À 67 ans, l'écrivain-psychologue-artiste visuel a toujours la même verve et peut parler autant du référendum letton sur le bilinguisme qui a eu lieu la veille que de sa passion pour la Bible, même s'il n'est pas croyant. «Ce livre est le livre fondateur de la culture occidentale, et si on ne le connaît pas, on passe à côté de plein de choses.»

C'est la Bible, en tout cas, qui est la cause du grand déplacement que vivront ses personnages dans Amerika. «Je me suis longtemps demandé ce qui avait poussé ces gens à tout quitter pour un lieu où la fièvre jaune était endémique. Quand j'ai découvert que c'était d'abord pour des raisons religieuses et non économiques - ils s'en venaient attendre l'Apocalypse sur une terre sauvage -, j'ai senti que je tenais quelque chose.»

Le pasteur qui guidera ses ouailles vers la terre promise, Waldemar Salis, est en quelque sorte l'incarnation de son grand-père, dont il sait très peu de choses. «Même mon père ne l'a pas vraiment connu. Ce que je sais de lui, c'est que c'était un pasteur paysan, qu'il était très beau, qu'il jouait aux échecs et qu'il avait le don de la parole.»

Petit, il avait aussi visité le village de Nova Europa, à 800 kilomètres de la côte brésilienne, là où les immigrants lettons ont rêvé de recréer leur communauté. Il a aussi vu des photos incroyables de «tous ces gens si blonds» au coeur de la forêt. Cette histoire l'habitait, mais c'est grâce au web, lorsqu'il a commencé à retrouver la trace des descendants de ces immigrants - particulièrement la deuxième vague, arrivée pendant les années 20 -, qu'il a jugé qu'il avait assez d'éléments pour en faire un livre. «Mais je me suis demandé quand même si ça pouvait intéresser les gens, cette histoire qui est extrêmement personnelle et dont je suis l'héritier.»

Il y a beaucoup de lui en effet dans Amerika, mais aussi une grande universalité dans le périple de ces gens, pauvres et illettrés, qui «s'arrachent» à leur vie et à tout ce qu'ils connaissent pour l'inconnu. «Moi je ne sais pas si j'aurais eu ce courage, et c'est un hommage que je veux leur rendre. C'est probablement pour cela qu'on ressent de la tendresse dans ce livre, à cause de leur noblesse.»

Ils partent dans l'espoir d'un avenir meilleur, parce qu'«une toute petite fenêtre» s'est ouverte devant eux et qu'ils peuvent s'y projeter.

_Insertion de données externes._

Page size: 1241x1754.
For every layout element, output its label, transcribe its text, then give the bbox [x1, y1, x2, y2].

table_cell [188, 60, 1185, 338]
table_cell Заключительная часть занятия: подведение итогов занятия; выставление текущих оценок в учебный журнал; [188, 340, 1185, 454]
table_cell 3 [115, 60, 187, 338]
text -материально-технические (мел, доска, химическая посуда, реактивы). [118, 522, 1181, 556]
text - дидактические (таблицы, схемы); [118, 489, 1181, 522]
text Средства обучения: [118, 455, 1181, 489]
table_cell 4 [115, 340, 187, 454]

C'est d'ailleurs ici que Kierkegaard entre en scène avec son «infinité des possibles». Car si Waldemar Salis réussit à convaincre les villageois de partir, c'est qu'il leur fait miroiter la liberté. «Sauf que lorsqu'ils ont cette liberté, ils en font ce qu'ils veulent.» Le pasteur s'exclamera même: «Maudit Kierkegaard!» lorsqu'il réalisera que l'instituteur du village, son beau-frère, ami et partenaire d'échecs, décide de se joindre à un groupe anarchiste plutôt que d'aller défricher la forêt.

Une fois au Brésil, en effet, très peu de villageois se sont installés à Nova Europa et ils ont préféré aller grossir les rangs des ouvriers en ville, à São Paulo, à Rio. Le rêve de Salis est donc un échec, mais le voyage, pour les survivants, est une réussite. «J'en suis la preuve, je suis là, dit Sergio Kokis. Mais il a fallu deux générations d'échec pour en tirer le bénéfice. Je dirais que c'est encore comme ça que ça se passe pour les immigrants aujourd'hui.»

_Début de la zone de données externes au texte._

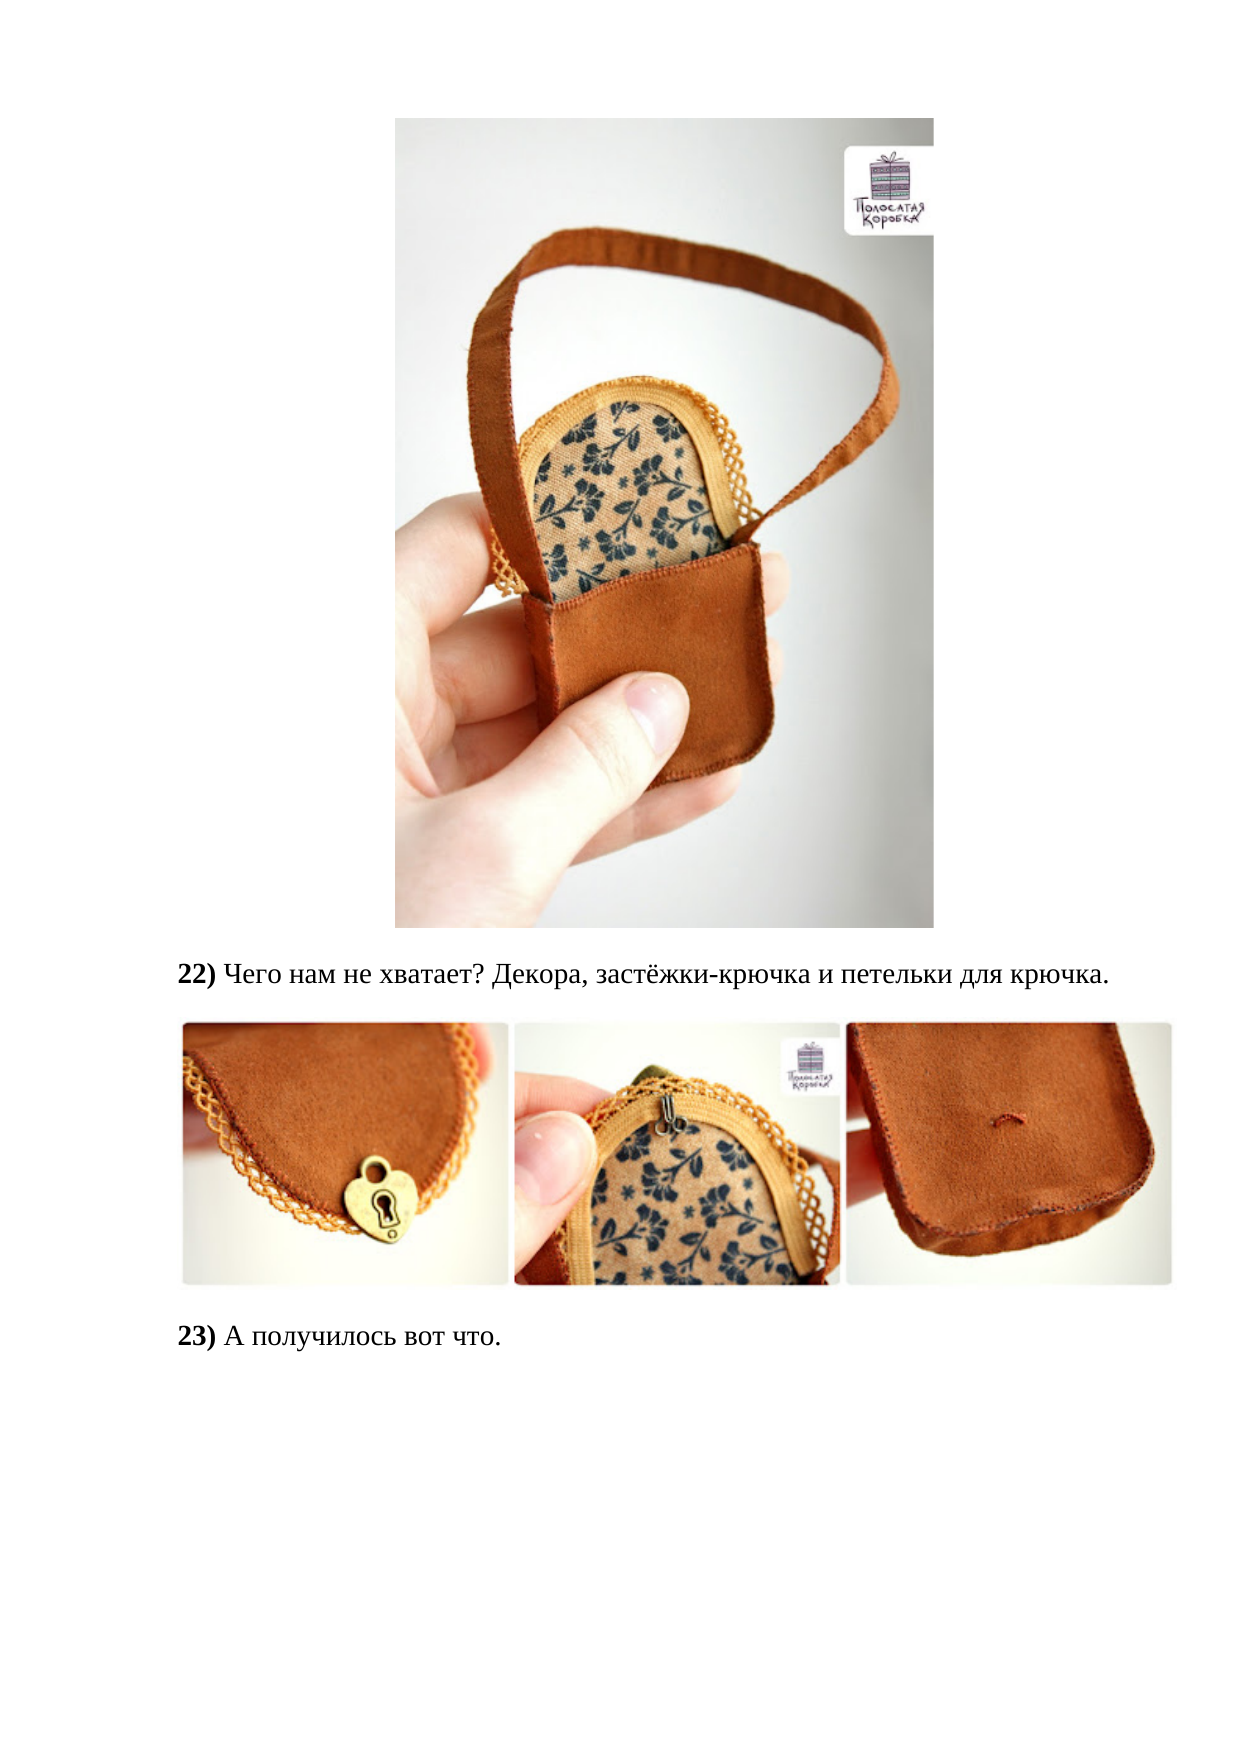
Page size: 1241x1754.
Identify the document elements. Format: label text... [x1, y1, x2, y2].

text 23) А получилось вот что. [177, 1290, 1152, 1352]
text 22) Чего нам не хватает? Декора, застёжки-крючка и петельки для крючка. [177, 956, 1152, 1017]
picture [177, 1017, 1178, 1290]
picture [395, 118, 934, 928]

Le souvenir de son père l'encourageant à «ne pas devenir ouvrier» et évoquant des neiges de la Lettonie habite toujours Sergio Kokis, qui laisse voir, pour une rare fois, un moment d'émotion. «Quand j'étais petit, mon père construisait un petit sapin de Noël qu'il recouvrait de boules de coton pour faire la neige. Il en était très nostalgique, même s'il est arrivé au Brésil très petit et qu'il n'en avait aucun souvenir! Il en parlait pourtant avec beauté et j'en rêvais avec lui. C'est peut-être même la source de mon immigration au Québec et pour ça qu'encore aujourd'hui, je suis ému quand arrive la première neige. Même si on les oublie, les images symboliques de notre enfance nous suivent toute notre vie.»